Rabies causes over 24,000 deaths a year in Africa, mostly in poor rural communities and of children. Rabies prevention and treatment are costly and the necessary resources often scarce or inadequate. Controlling rabies in dogs, the main agents of rabies spread, is therefore an important part of any rabies eradication programme.

The team analysed 182 samples of dog rabies virus from 27 African countries taken over a time period of 29 years. Their analyses showed that the samples were of two types, which they call "Africa 1" and “Africa 2” with different geographical distribution and history, indicating a clear distinction between rabies viruses circulating in North Africa and those circulating in West/Central Africa. It appeared that “Africa 2” was introduced into the eastern part of West/Central Africa – probably in Chad – around 200 years ago and from there spread over the whole region, moving westwards and southwards, over a 100-year period. This spread follows the pattern of French colonial expansion in Africa. Distinct subpopulations of the virus exist in the different African countries and there is very little evidence that there is much movement of the virus among localities.
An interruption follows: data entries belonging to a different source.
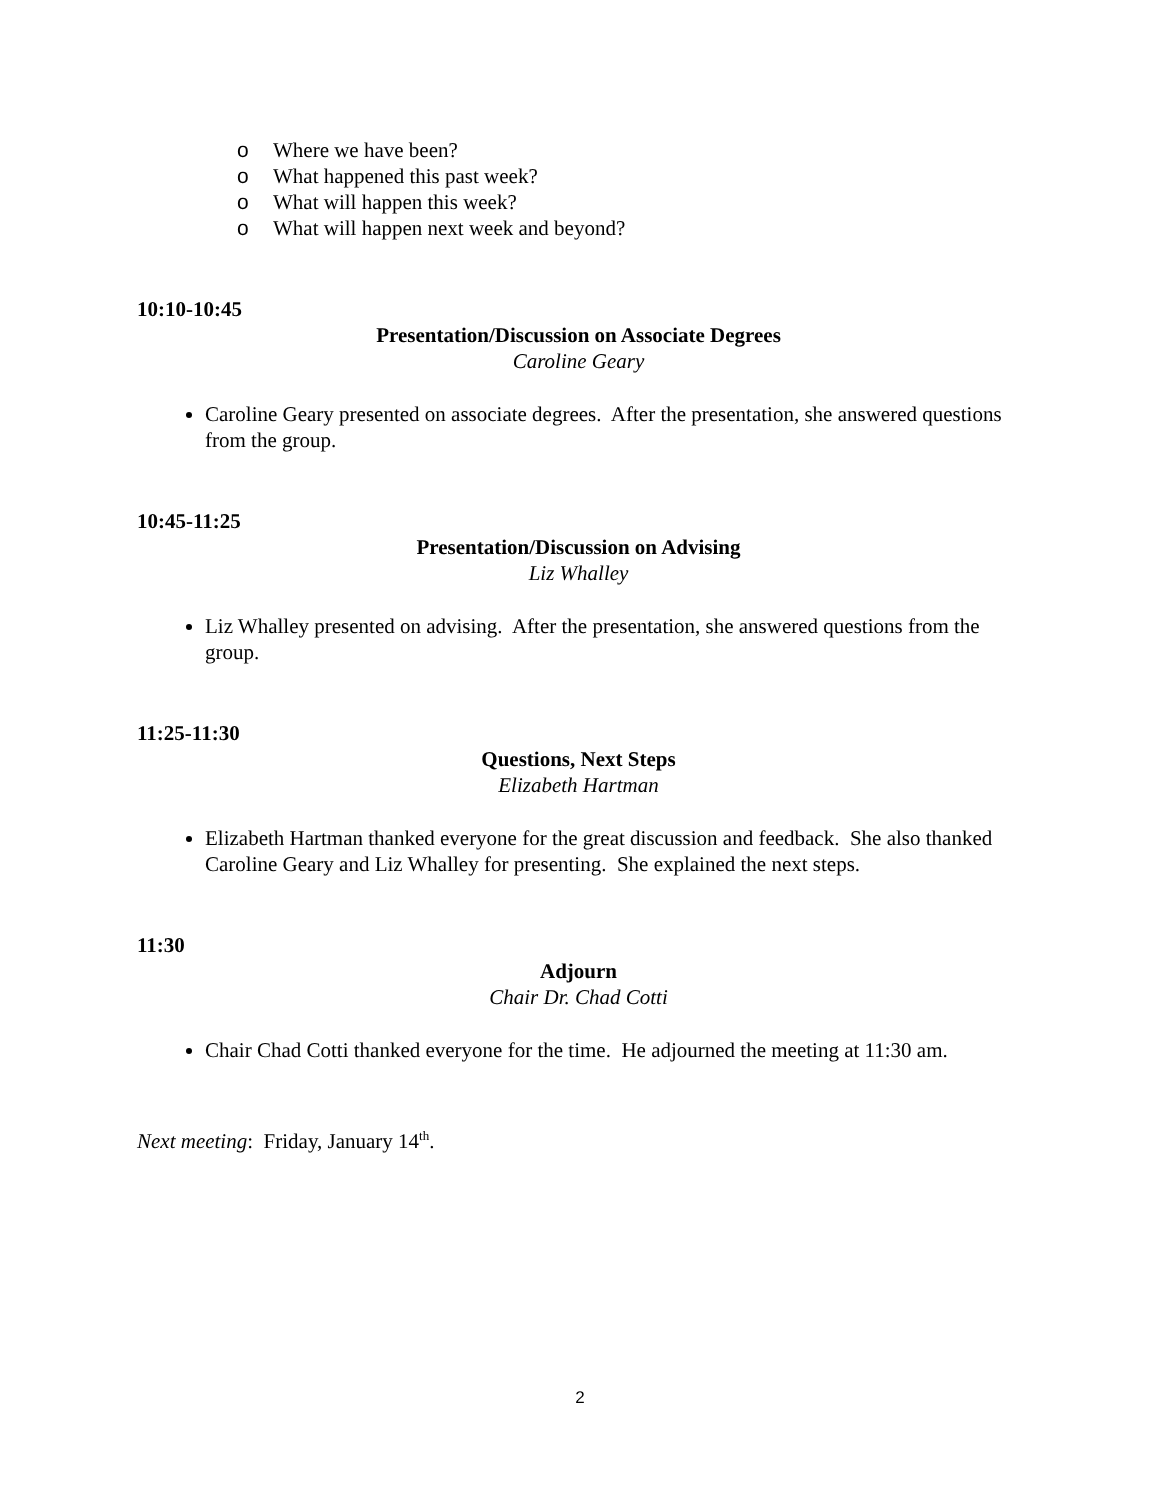o Where we have been?
o What happened this past week?
o What will happen this week?
o What will happen next week and beyond?
10:10-10:45
Presentation/Discussion on Associate Degrees
Caroline Geary
Caroline Geary presented on associate degrees. After the presentation, she answered questions from the group.
10:45-11:25
Presentation/Discussion on Advising
Liz Whalley
Liz Whalley presented on advising. After the presentation, she answered questions from the group.
11:25-11:30
Questions, Next Steps
Elizabeth Hartman
Elizabeth Hartman thanked everyone for the great discussion and feedback. She also thanked Caroline Geary and Liz Whalley for presenting. She explained the next steps.
11:30
Adjourn
Chair Dr. Chad Cotti
Chair Chad Cotti thanked everyone for the time. He adjourned the meeting at 11:30 am.
Next meeting: Friday, January 14<sup>th</sup>.
2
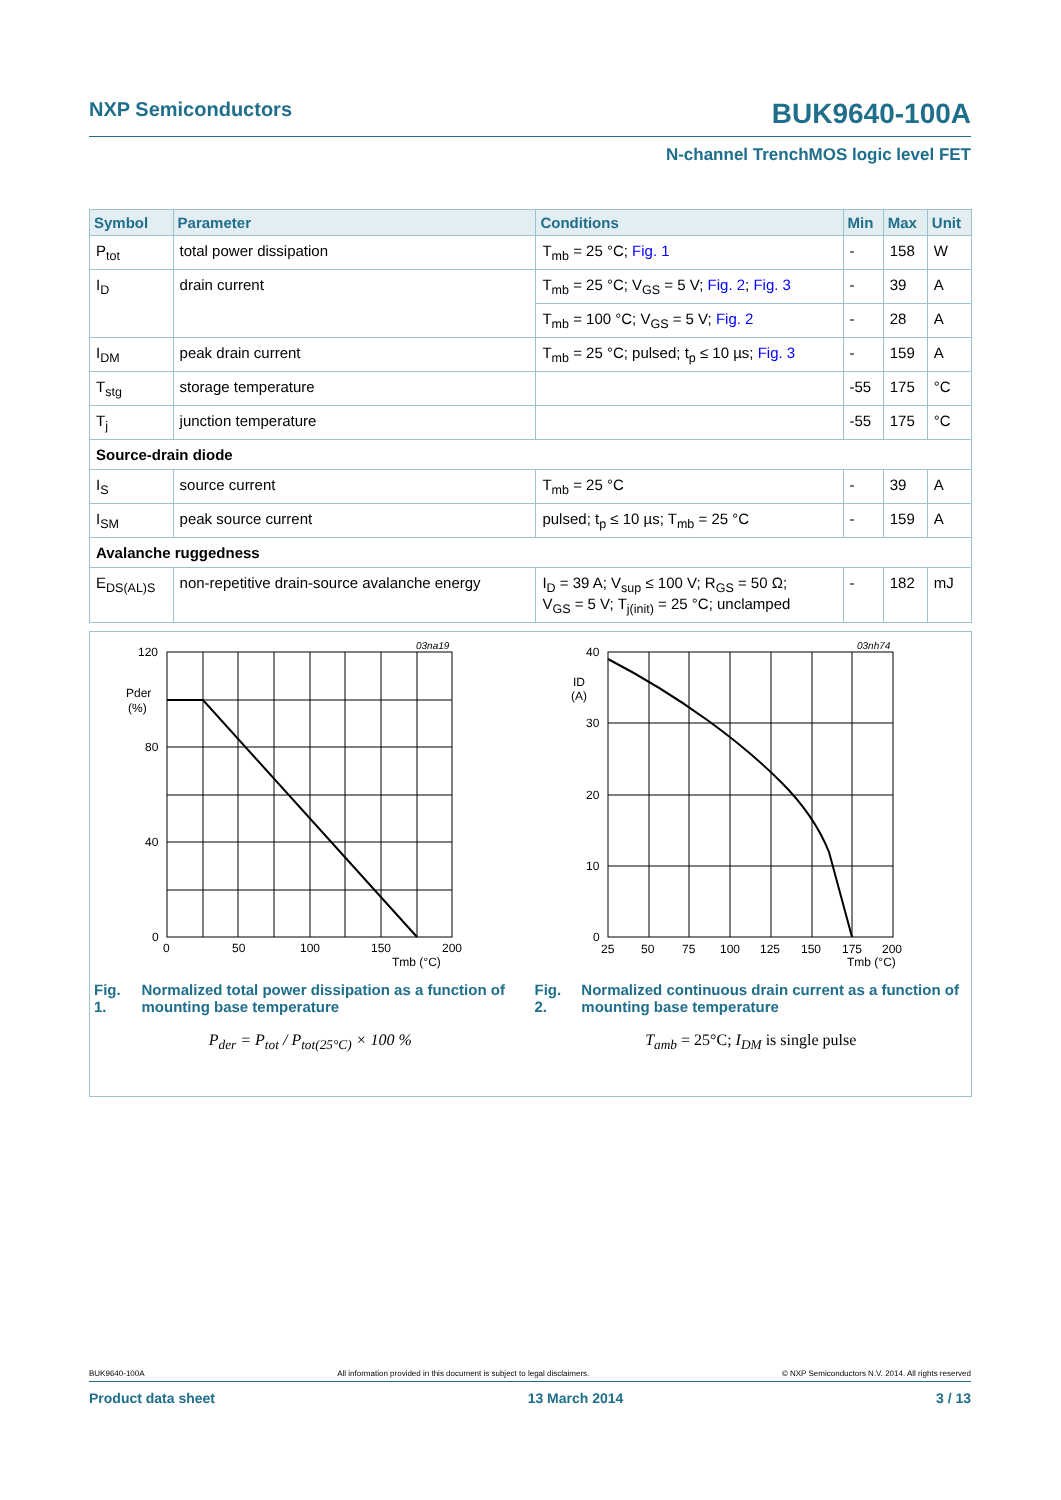NXP Semiconductors BUK9640-100A
N-channel TrenchMOS logic level FET
| Symbol | Parameter | Conditions | Min | Max | Unit |
| --- | --- | --- | --- | --- | --- |
| P<sub>tot</sub> | total power dissipation | T<sub>mb</sub> = 25 °C; Fig. 1 | - | 158 | W |
| I<sub>D</sub> | drain current | T<sub>mb</sub> = 25 °C; V<sub>GS</sub> = 5 V; Fig. 2 ; Fig. 3 | - | 39 | A |
| | | T<sub>mb</sub> = 100 °C; V<sub>GS</sub> = 5 V; Fig. 2 | - | 28 | A |
| I<sub>DM</sub> | peak drain current | T<sub>mb</sub> = 25 °C; pulsed; t<sub>p</sub> ≤ 10 µs; Fig. 3 | - | 159 | A |
| T<sub>stg</sub> | storage temperature | | -55 | 175 | °C |
| T<sub>j</sub> | junction temperature | | -55 | 175 | °C |
| Source-drain diode | | | | | |
| I<sub>S</sub> | source current | T<sub>mb</sub> = 25 °C | - | 39 | A |
| I<sub>SM</sub> | peak source current | pulsed; t<sub>p</sub> ≤ 10 µs; T<sub>mb</sub> = 25 °C | - | 159 | A |
| Avalanche ruggedness | | | | | |
| E<sub>DS(AL)S</sub> | non-repetitive drain-source avalanche energy | I<sub>D</sub> = 39 A; V<sub>sup</sub> ≤ 100 V; R<sub>GS</sub> = 50 Ω; V<sub>GS</sub> = 5 V; T<sub>j(init)</sub> = 25 °C; unclamped | - | 182 | mJ |
120
Pder
(%)
80
40
0
03na19
0
50
100
150
200
Tmb (°C)
Fig. 1. Normalized total power dissipation as a function of mounting base temperature
P<sub>der</sub> = P<sub>tot</sub> / P<sub>tot(25°C)</sub> × 100 %
40
ID
(A)
30
20
10
0
03nh74
25
50
75
100
125
150
175
200
Tmb (°C)
Fig. 2. Normalized continuous drain current as a function of mounting base temperature
T<sub>amb</sub> = 25°C; I<sub>DM</sub> is single pulse
BUK9640-100A All information provided in this document is subject to legal disclaimers. © NXP Semiconductors N.V. 2014. All rights reserved
Product data sheet 13 March 2014 3 / 13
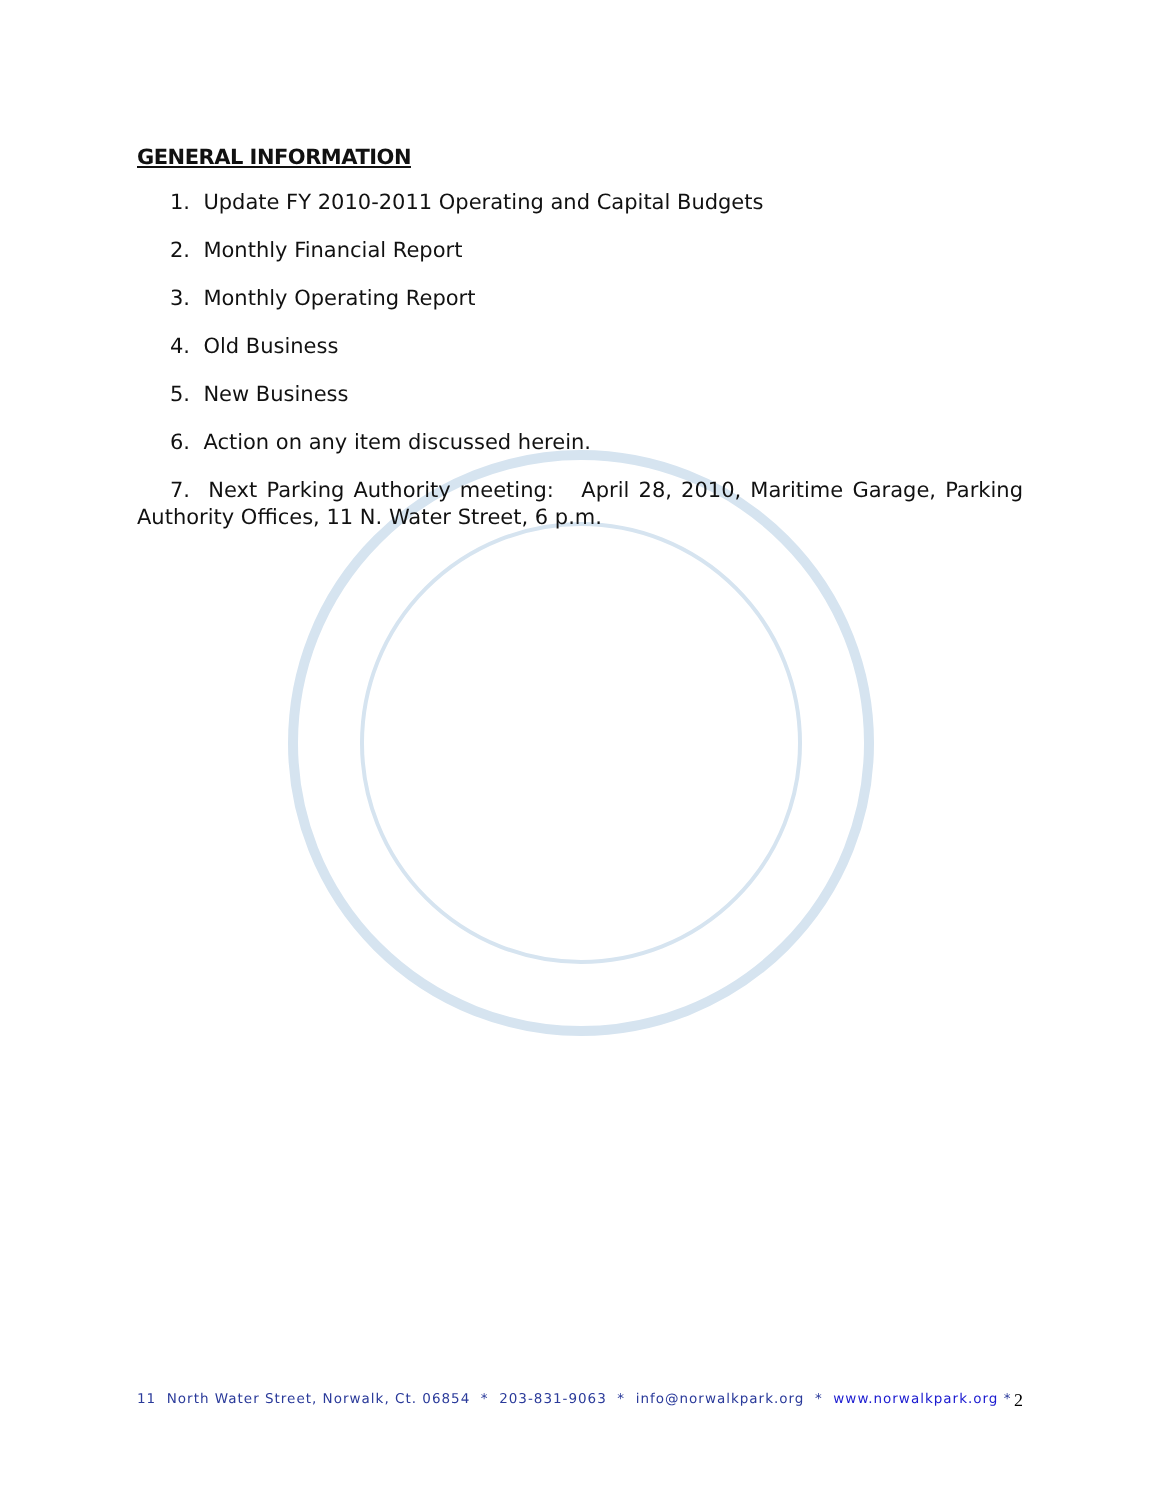GENERAL INFORMATION
1. Update FY 2010-2011 Operating and Capital Budgets
2. Monthly Financial Report
3. Monthly Operating Report
4. Old Business
5. New Business
6. Action on any item discussed herein.
7. Next Parking Authority meeting: April 28, 2010, Maritime Garage, Parking Authority Offices, 11 N. Water Street, 6 p.m.
11 North Water Street, Norwalk, Ct. 06854 * 203-831-9063 * info@norwalkpark.org * www.norwalkpark.org * 2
Dr Hervé Bourhy, from the Institut Pasteur in Paris who led the research said:

“Some scientists have suggested that rabies outbreaks in Africa might be caused by “superspreader” dogs, transmitting the disease over large distances. Our findings show that this is extremely unlikely as there is strong geographical clustering of the dog rabies subspecies and the time-scale for diffusion of the virus is measured in decades. Similarly, people transporting dogs, some of them eventually becoming infectious or in incubation, over this vast region does not seem to have had much, if any, impact on the spread of disease”.

Chiraz Talbi, the researcher who carried out the analysis, added: “Rabies kills a patient, most often a child, every 20 minutes in Africa. By identifying the species of the virus that is the most prevalent and demonstrating how it spreads through the region, we have shown that, with collaboration, it should be possible for African countries to eliminate rabies by controlling dog rabies”.